For instance, the SPDR Financial Sector ETF (XLF) currently equates to 11.4% of the S&P500 while the SPDR Energy Sector ETF (XLE), for example, equates to only 5.3% of the S&P500. As can be seen in the above graphic, the SPYD ETF is ~2x over-weight those two sectors.

Valuation

As mentioned earlier, the SPYD ETF trades at a significant valuation discount to the S&P500:

SPYD ETF S&P500
P/E Ratio 10.8x 20.3x
Price-to-Book 1.6x 3.9x

That being the case, investors should definitely consider that the SPYD not only provides strong income, but it is also very conservatively positioned in terms of valuation risk.

Performance

The SPYD ETF has an noticeably tepid performance track-record: the average NAV 5-year annual return is only 4.7%:

SPYD NAV performance

State Street

However, note that during most of the past 5-years encapsulated a low interest rate market that greatly favored growth over value and/or income. That is, SPYD’s returns as shown above are likely not indicative of “full-cycle” market returns or what to expect over the near- and mid-term during which interest rates will quite likely be considerably higher as compared to the last 5-years.

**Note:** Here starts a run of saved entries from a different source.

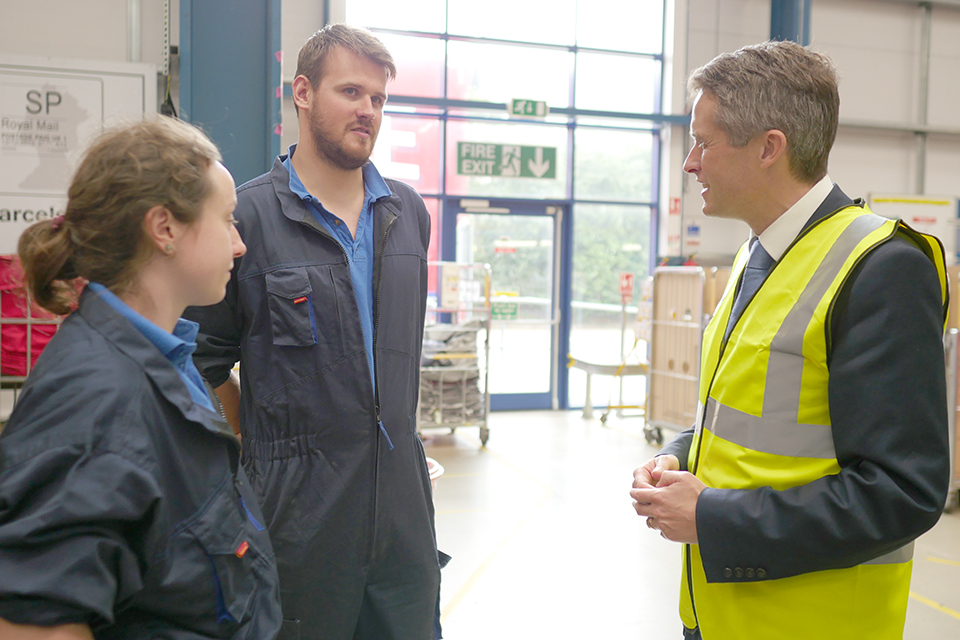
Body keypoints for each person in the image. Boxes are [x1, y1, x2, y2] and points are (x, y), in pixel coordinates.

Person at [630, 41, 950, 640]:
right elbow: (745, 420)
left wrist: (711, 516)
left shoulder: (881, 267)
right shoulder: (758, 253)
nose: (689, 163)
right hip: (721, 615)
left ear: (768, 149)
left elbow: (903, 491)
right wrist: (677, 455)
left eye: (703, 142)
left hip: (813, 622)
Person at [183, 24, 440, 640]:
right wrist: (267, 447)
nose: (368, 111)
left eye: (378, 98)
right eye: (351, 92)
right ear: (302, 92)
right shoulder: (249, 218)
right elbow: (200, 360)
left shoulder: (407, 215)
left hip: (403, 522)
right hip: (298, 524)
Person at [0, 117, 282, 639]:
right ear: (165, 228)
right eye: (226, 220)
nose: (239, 245)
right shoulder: (94, 398)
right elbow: (33, 625)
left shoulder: (167, 360)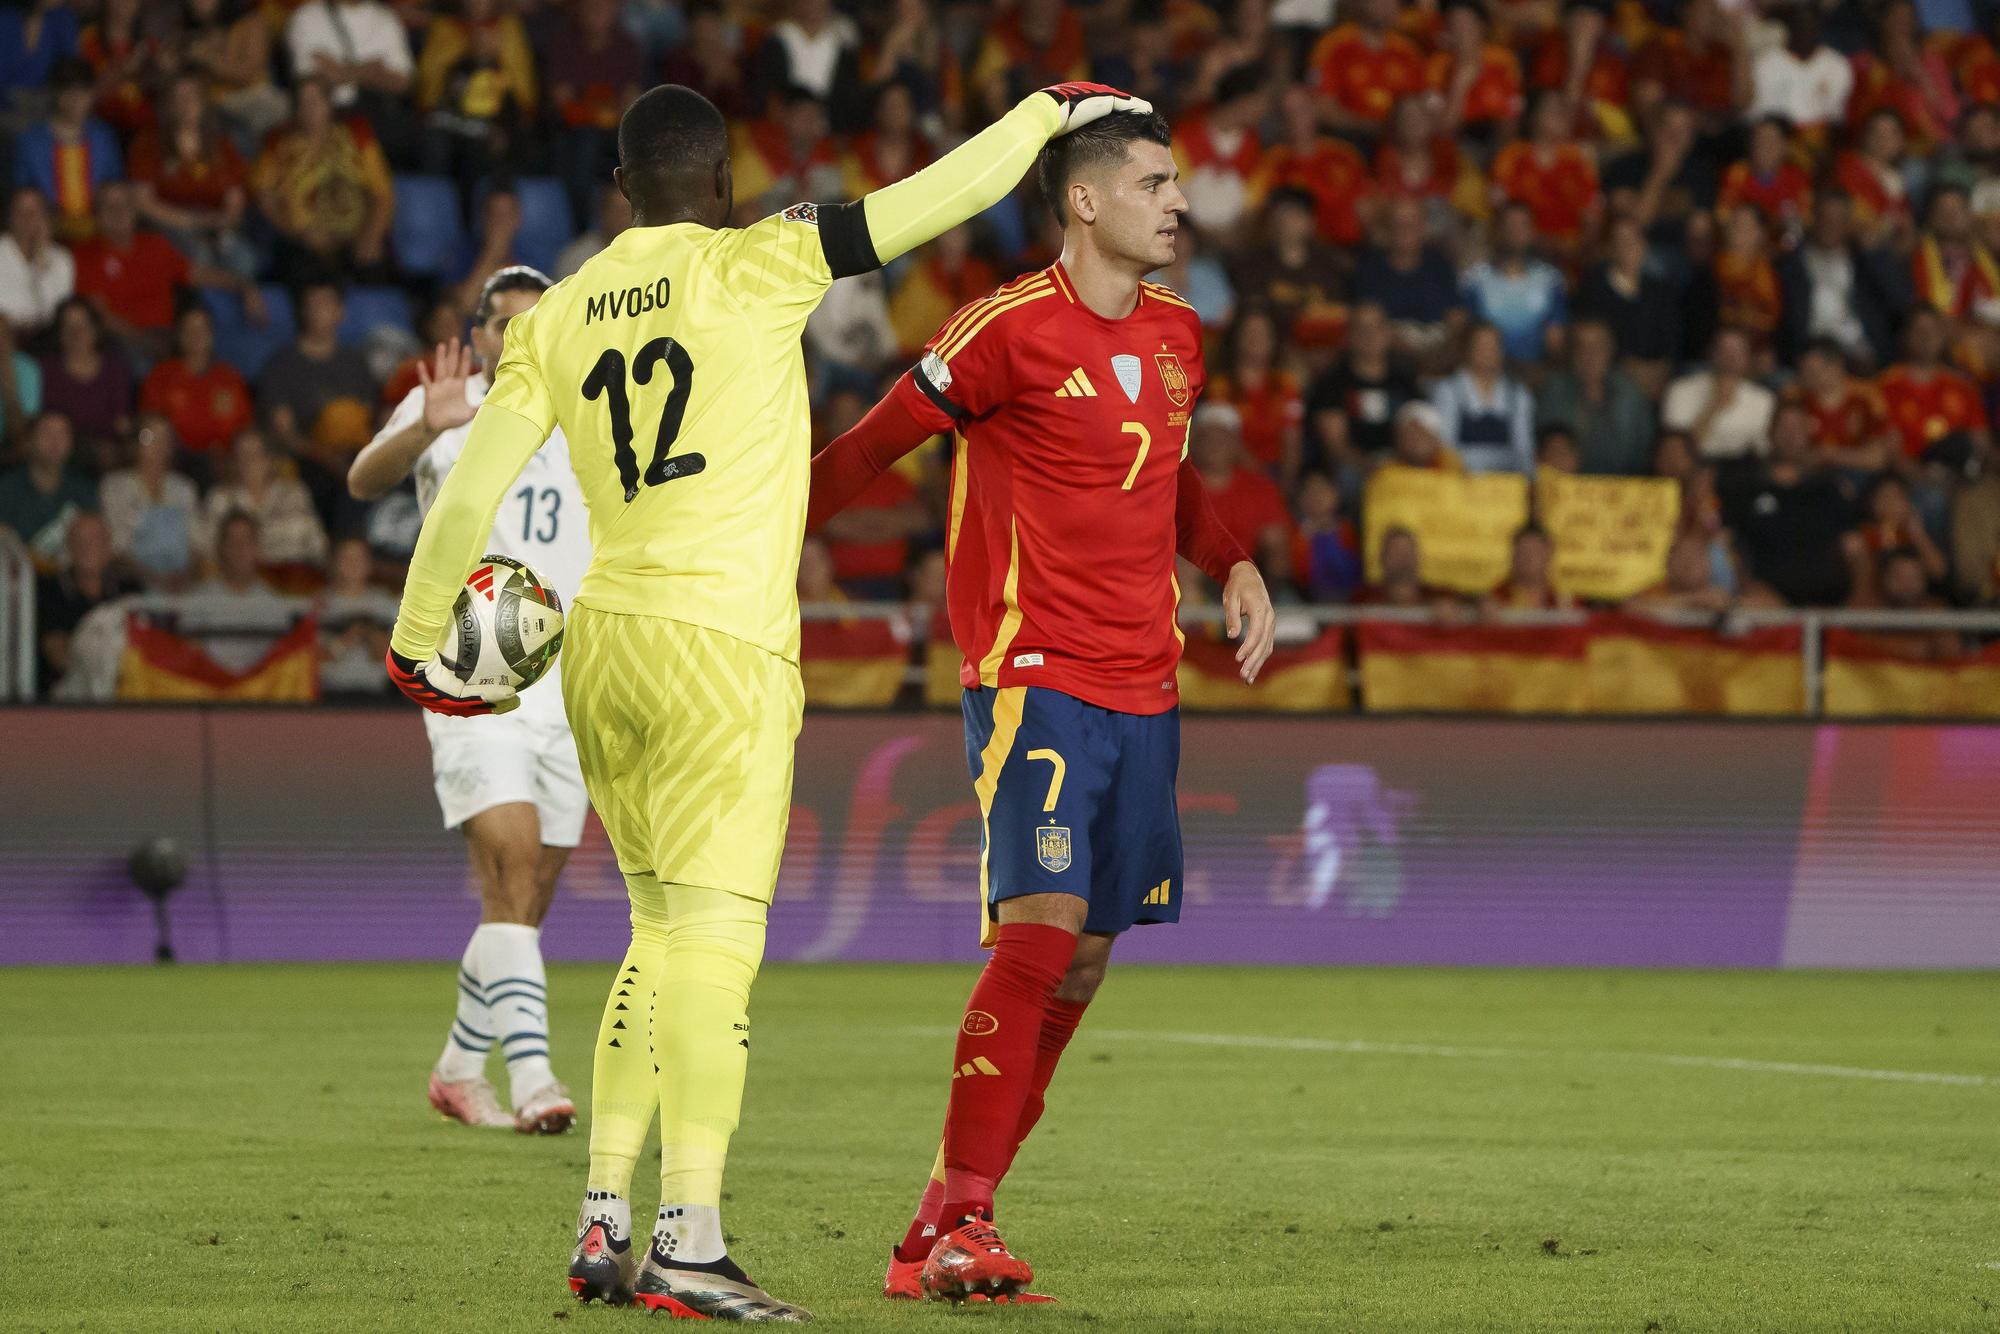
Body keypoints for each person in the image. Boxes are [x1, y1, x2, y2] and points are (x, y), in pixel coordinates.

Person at [384, 78, 1159, 1321]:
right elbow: (930, 202)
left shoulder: (559, 311)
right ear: (727, 186)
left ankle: (603, 1216)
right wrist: (1036, 117)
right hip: (721, 651)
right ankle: (690, 1236)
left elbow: (468, 491)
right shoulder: (764, 260)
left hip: (603, 646)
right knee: (717, 946)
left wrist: (419, 639)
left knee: (652, 932)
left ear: (622, 193)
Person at [805, 107, 1275, 1305]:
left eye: (1177, 184)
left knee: (1083, 965)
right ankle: (963, 1214)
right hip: (1032, 675)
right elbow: (869, 448)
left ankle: (935, 1228)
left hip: (1146, 687)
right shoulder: (1003, 330)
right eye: (1155, 182)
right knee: (1039, 929)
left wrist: (1230, 562)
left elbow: (1167, 481)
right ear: (1084, 200)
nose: (1177, 202)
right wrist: (749, 537)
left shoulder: (1177, 332)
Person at [350, 268, 588, 1137]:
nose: (516, 334)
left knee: (526, 897)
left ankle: (457, 1068)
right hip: (473, 665)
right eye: (501, 322)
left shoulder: (591, 413)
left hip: (572, 678)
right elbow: (362, 480)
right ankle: (535, 1082)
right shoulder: (448, 405)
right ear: (479, 332)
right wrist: (422, 427)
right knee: (513, 868)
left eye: (534, 321)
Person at [12, 58, 121, 243]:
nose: (76, 99)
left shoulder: (103, 136)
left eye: (83, 92)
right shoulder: (32, 140)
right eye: (69, 92)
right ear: (56, 94)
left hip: (98, 232)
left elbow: (115, 187)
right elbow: (23, 194)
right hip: (48, 234)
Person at [34, 510, 135, 696]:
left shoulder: (129, 590)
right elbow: (57, 654)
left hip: (125, 695)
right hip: (69, 702)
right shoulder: (50, 590)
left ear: (109, 546)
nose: (87, 547)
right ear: (69, 547)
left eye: (96, 540)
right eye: (79, 540)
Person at [1535, 318, 1654, 476]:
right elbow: (1547, 452)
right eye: (1582, 347)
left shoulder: (1630, 392)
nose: (1589, 355)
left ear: (1610, 350)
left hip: (1624, 488)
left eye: (1597, 347)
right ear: (1571, 352)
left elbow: (1645, 451)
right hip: (1567, 487)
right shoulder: (1554, 389)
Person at [99, 412, 203, 588]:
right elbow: (117, 547)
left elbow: (198, 543)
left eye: (165, 438)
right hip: (132, 582)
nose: (158, 444)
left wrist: (184, 576)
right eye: (149, 437)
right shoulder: (115, 486)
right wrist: (153, 578)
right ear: (134, 443)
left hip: (181, 584)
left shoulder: (185, 488)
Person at [139, 303, 253, 463]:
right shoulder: (161, 375)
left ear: (212, 334)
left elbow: (245, 428)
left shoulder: (230, 378)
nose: (196, 335)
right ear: (179, 335)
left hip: (223, 466)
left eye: (202, 329)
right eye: (189, 329)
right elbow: (148, 427)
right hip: (173, 462)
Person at [1459, 200, 1567, 365]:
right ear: (1498, 231)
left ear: (1532, 232)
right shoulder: (1475, 280)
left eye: (1522, 226)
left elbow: (1555, 340)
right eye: (1509, 225)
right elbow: (1465, 334)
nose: (1515, 232)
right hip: (1486, 369)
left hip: (1535, 371)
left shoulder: (1550, 280)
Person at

The following graphic shows the 5-year total returns of the SPYD ETF versus several of its peers, including: the Vanguard High Dividend Yield ETF (VYM), the Fidelity High Dividend ETF (FDVV), and the Schwab U.S. Dividend Equity ETF (SCHD):

Chart
Data by YCharts

As can be seen, the SPYD ETF is the worst performing fund of the chosen group and has severely lagged my favorite dividend fund, SCHD, by a whopping 40%+. Note SCHD also has a lower expense ratio (0.06% versus SPYD’s 0.07%). While SCHD’s current 30-day yield of 3.49% is significantly lower than SPYD’s 4.59%, it is clear that from a total returns perspective, SCHD is the superior investment.

Risks

As just shown, the biggest risk of investing in the SPYD ETF might be a lack of total returns. That said, and while I do favor the SCHD ETF, note that it trades at a significantly higher valuation level as compared to SPYD: SCHD has a P/E ratio of 13.4x and a price-to-book of 3.2x (double the price-to-book of SPYD). From that perspective, if we continue to struggle in a weak overall market (excepting the big rally last week …), I would think the SPYD ETF has significantly less downside risk as compared to SCHD.

The other risk is that SPYD might represent a conglomeration of “value trap” type stocks – stocks that pay out a lot of cash-flow as dividends instead of investing for the future.

Summary & Conclusions

A well diversified portfolio should certainly have some investments for income. For me personally, I get the majority of my dividend income from individual energy stocks (indeed, I own three of the energy companies in the SPYD’s top-10 holdings), the SCHD ETF, and through shares of Broadcom (AVGO) – which currently yields 3.5%. And while the opportunity for dividends from a diversified ETF is an attractive option, the SPYD ETF is not the one for me, and likely isn’t for you either. I say that because while the SPYD dividend yield is attractive, the fund appears to be stretching to get that yield by investing in companies that are relatively dormant in terms of capital appreciation. That being the case, my advice is that investors should SELL SPYD and move the proceeds into the SCHD ETF instead. You’ll lose 1.1% in yield, but your total returns should be significantly higher for years to come.